→ **Exercise details**
Every entry should appear in your answer exactly as it does here.

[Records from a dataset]
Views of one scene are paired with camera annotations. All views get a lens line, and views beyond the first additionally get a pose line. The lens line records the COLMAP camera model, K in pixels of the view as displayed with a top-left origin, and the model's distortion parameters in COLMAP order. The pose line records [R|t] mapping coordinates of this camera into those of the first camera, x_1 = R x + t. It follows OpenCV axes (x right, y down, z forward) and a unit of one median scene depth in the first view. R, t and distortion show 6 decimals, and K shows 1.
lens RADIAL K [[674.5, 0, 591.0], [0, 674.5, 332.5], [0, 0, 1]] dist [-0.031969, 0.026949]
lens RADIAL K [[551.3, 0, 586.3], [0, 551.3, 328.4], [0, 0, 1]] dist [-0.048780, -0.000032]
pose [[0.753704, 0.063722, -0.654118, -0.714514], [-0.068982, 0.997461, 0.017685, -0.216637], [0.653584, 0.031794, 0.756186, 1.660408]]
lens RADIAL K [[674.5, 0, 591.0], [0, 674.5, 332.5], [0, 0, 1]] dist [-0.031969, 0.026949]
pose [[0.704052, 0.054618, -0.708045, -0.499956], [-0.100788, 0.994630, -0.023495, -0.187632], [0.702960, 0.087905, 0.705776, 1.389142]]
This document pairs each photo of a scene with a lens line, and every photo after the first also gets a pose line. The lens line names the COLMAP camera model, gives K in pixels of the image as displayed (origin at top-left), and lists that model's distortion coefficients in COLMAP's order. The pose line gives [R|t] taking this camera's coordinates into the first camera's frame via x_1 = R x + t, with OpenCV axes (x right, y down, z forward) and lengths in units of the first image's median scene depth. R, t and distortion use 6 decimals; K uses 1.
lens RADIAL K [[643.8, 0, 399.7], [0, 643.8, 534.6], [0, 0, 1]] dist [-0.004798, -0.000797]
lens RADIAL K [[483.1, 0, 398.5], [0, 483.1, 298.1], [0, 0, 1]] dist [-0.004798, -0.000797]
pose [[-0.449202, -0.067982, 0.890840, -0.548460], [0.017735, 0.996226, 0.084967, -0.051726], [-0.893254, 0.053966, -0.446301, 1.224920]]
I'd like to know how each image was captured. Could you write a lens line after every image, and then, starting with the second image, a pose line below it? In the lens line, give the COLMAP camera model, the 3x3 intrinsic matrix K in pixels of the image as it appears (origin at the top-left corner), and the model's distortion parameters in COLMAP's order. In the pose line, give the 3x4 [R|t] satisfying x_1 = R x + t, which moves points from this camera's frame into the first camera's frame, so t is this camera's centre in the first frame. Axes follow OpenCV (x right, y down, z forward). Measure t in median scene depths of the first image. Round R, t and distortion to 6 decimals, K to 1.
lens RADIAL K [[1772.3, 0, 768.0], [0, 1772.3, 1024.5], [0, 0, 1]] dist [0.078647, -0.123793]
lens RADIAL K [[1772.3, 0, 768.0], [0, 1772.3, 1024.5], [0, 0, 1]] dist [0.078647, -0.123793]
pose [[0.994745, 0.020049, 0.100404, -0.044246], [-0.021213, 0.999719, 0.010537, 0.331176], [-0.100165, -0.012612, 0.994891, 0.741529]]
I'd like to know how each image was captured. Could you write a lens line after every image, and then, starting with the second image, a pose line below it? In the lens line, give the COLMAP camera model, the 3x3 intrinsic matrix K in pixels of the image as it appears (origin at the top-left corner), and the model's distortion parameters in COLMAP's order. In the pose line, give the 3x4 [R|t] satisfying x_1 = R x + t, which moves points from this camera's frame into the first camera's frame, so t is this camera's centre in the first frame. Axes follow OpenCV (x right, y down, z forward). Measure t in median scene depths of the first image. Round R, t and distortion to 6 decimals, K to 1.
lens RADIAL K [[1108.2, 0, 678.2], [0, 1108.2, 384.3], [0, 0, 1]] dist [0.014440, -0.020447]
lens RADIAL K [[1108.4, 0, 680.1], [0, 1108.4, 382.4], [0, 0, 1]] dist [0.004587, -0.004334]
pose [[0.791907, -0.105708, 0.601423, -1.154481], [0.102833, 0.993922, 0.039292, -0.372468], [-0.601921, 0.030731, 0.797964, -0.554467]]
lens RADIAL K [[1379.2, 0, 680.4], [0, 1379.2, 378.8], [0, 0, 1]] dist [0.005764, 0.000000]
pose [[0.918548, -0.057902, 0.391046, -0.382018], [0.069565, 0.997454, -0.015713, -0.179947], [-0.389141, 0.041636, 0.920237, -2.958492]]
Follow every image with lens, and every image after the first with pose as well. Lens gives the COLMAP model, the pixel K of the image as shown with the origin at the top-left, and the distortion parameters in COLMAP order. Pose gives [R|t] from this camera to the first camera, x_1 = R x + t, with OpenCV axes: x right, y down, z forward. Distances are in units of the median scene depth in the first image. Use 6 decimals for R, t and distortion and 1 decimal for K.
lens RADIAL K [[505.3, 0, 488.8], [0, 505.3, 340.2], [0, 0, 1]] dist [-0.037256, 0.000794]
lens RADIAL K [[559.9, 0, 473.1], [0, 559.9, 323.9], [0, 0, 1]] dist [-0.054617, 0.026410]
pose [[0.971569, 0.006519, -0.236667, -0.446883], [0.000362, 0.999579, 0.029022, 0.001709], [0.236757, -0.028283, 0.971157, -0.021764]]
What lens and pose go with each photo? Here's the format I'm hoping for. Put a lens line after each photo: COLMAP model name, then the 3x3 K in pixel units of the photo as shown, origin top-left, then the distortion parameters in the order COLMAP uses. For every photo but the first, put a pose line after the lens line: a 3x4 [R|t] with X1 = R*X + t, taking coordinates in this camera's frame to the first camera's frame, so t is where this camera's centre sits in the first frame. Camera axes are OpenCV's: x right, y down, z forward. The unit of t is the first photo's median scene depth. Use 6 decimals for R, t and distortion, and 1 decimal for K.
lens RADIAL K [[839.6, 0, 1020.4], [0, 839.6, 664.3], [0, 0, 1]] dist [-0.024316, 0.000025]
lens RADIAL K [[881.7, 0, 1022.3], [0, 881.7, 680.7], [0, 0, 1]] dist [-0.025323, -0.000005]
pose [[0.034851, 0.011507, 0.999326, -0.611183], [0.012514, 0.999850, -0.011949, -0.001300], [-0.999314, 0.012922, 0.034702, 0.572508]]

→ **Solution to this problem**
Views of one scene are paired with camera annotations. All views get a lens line, and views beyond the first additionally get a pose line. The lens line records the COLMAP camera model, K in pixels of the view as displayed with a top-left origin, and the model's distortion parameters in COLMAP order. The pose line records [R|t] mapping coordinates of this camera into those of the first camera, x_1 = R x + t. It follows OpenCV axes (x right, y down, z forward) and a unit of one median scene depth in the first view. R, t and distortion show 6 decimals, and K shows 1.
lens RADIAL K [[674.5, 0, 591.0], [0, 674.5, 332.5], [0, 0, 1]] dist [-0.031969, 0.026949]
lens RADIAL K [[551.3, 0, 586.3], [0, 551.3, 328.4], [0, 0, 1]] dist [-0.048780, -0.000032]
pose [[0.753704, 0.063722, -0.654118, -0.714514], [-0.068982, 0.997461, 0.017685, -0.216637], [0.653584, 0.031794, 0.756186, 1.660408]]
lens RADIAL K [[674.5, 0, 591.0], [0, 674.5, 332.5], [0, 0, 1]] dist [-0.031969, 0.026949]
pose [[0.704052, 0.054618, -0.708045, -0.499956], [-0.100788, 0.994630, -0.023495, -0.187632], [0.702960, 0.087905, 0.705776, 1.389142]]
This document pairs each photo of a scene with a lens line, and every photo after the first also gets a pose line. The lens line names the COLMAP camera model, gives K in pixels of the image as displayed (origin at top-left), and lists that model's distortion coefficients in COLMAP's order. The pose line gives [R|t] taking this camera's coordinates into the first camera's frame via x_1 = R x + t, with OpenCV axes (x right, y down, z forward) and lengths in units of the first image's median scene depth. R, t and distortion use 6 decimals; K uses 1.
lens RADIAL K [[643.8, 0, 399.7], [0, 643.8, 534.6], [0, 0, 1]] dist [-0.004798, -0.000797]
lens RADIAL K [[483.1, 0, 398.5], [0, 483.1, 298.1], [0, 0, 1]] dist [-0.004798, -0.000797]
pose [[-0.449202, -0.067982, 0.890840, -0.548460], [0.017735, 0.996226, 0.084967, -0.051726], [-0.893254, 0.053966, -0.446301, 1.224920]]
I'd like to know how each image was captured. Could you write a lens line after every image, and then, starting with the second image, a pose line below it? In the lens line, give the COLMAP camera model, the 3x3 intrinsic matrix K in pixels of the image as it appears (origin at the top-left corner), and the model's distortion parameters in COLMAP's order. In the pose line, give the 3x4 [R|t] satisfying x_1 = R x + t, which moves points from this camera's frame into the first camera's frame, so t is this camera's centre in the first frame. Axes follow OpenCV (x right, y down, z forward). Measure t in median scene depths of the first image. Round R, t and distortion to 6 decimals, K to 1.
lens RADIAL K [[1772.3, 0, 768.0], [0, 1772.3, 1024.5], [0, 0, 1]] dist [0.078647, -0.123793]
lens RADIAL K [[1772.3, 0, 768.0], [0, 1772.3, 1024.5], [0, 0, 1]] dist [0.078647, -0.123793]
pose [[0.994745, 0.020049, 0.100404, -0.044246], [-0.021213, 0.999719, 0.010537, 0.331176], [-0.100165, -0.012612, 0.994891, 0.741529]]
I'd like to know how each image was captured. Could you write a lens line after every image, and then, starting with the second image, a pose line below it? In the lens line, give the COLMAP camera model, the 3x3 intrinsic matrix K in pixels of the image as it appears (origin at the top-left corner), and the model's distortion parameters in COLMAP's order. In the pose line, give the 3x4 [R|t] satisfying x_1 = R x + t, which moves points from this camera's frame into the first camera's frame, so t is this camera's centre in the first frame. Axes follow OpenCV (x right, y down, z forward). Measure t in median scene depths of the first image. Round R, t and distortion to 6 decimals, K to 1.
lens RADIAL K [[1108.2, 0, 678.2], [0, 1108.2, 384.3], [0, 0, 1]] dist [0.014440, -0.020447]
lens RADIAL K [[1108.4, 0, 680.1], [0, 1108.4, 382.4], [0, 0, 1]] dist [0.004587, -0.004334]
pose [[0.791907, -0.105708, 0.601423, -1.154481], [0.102833, 0.993922, 0.039292, -0.372468], [-0.601921, 0.030731, 0.797964, -0.554467]]
lens RADIAL K [[1379.2, 0, 680.4], [0, 1379.2, 378.8], [0, 0, 1]] dist [0.005764, 0.000000]
pose [[0.918548, -0.057902, 0.391046, -0.382018], [0.069565, 0.997454, -0.015713, -0.179947], [-0.389141, 0.041636, 0.920237, -2.958492]]
Follow every image with lens, and every image after the first with pose as well. Lens gives the COLMAP model, the pixel K of the image as shown with the origin at the top-left, and the distortion parameters in COLMAP order. Pose gives [R|t] from this camera to the first camera, x_1 = R x + t, with OpenCV axes: x right, y down, z forward. Distances are in units of the median scene depth in the first image. Use 6 decimals for R, t and distortion and 1 decimal for K.
lens RADIAL K [[505.3, 0, 488.8], [0, 505.3, 340.2], [0, 0, 1]] dist [-0.037256, 0.000794]
lens RADIAL K [[559.9, 0, 473.1], [0, 559.9, 323.9], [0, 0, 1]] dist [-0.054617, 0.026410]
pose [[0.971569, 0.006519, -0.236667, -0.446883], [0.000362, 0.999579, 0.029022, 0.001709], [0.236757, -0.028283, 0.971157, -0.021764]]
What lens and pose go with each photo? Here's the format I'm hoping for. Put a lens line after each photo: COLMAP model name, then the 3x3 K in pixel units of the photo as shown, origin top-left, then the distortion parameters in the order COLMAP uses. For every photo but the first, put a pose line after the lens line: a 3x4 [R|t] with X1 = R*X + t, taking coordinates in this camera's frame to the first camera's frame, so t is where this camera's centre sits in the first frame. Camera axes are OpenCV's: x right, y down, z forward. The unit of t is the first photo's median scene depth. Use 6 decimals for R, t and distortion, and 1 decimal for K.
lens RADIAL K [[839.6, 0, 1020.4], [0, 839.6, 664.3], [0, 0, 1]] dist [-0.024316, 0.000025]
lens RADIAL K [[881.7, 0, 1022.3], [0, 881.7, 680.7], [0, 0, 1]] dist [-0.025323, -0.000005]
pose [[0.034851, 0.011507, 0.999326, -0.611183], [0.012514, 0.999850, -0.011949, -0.001300], [-0.999314, 0.012922, 0.034702, 0.572508]]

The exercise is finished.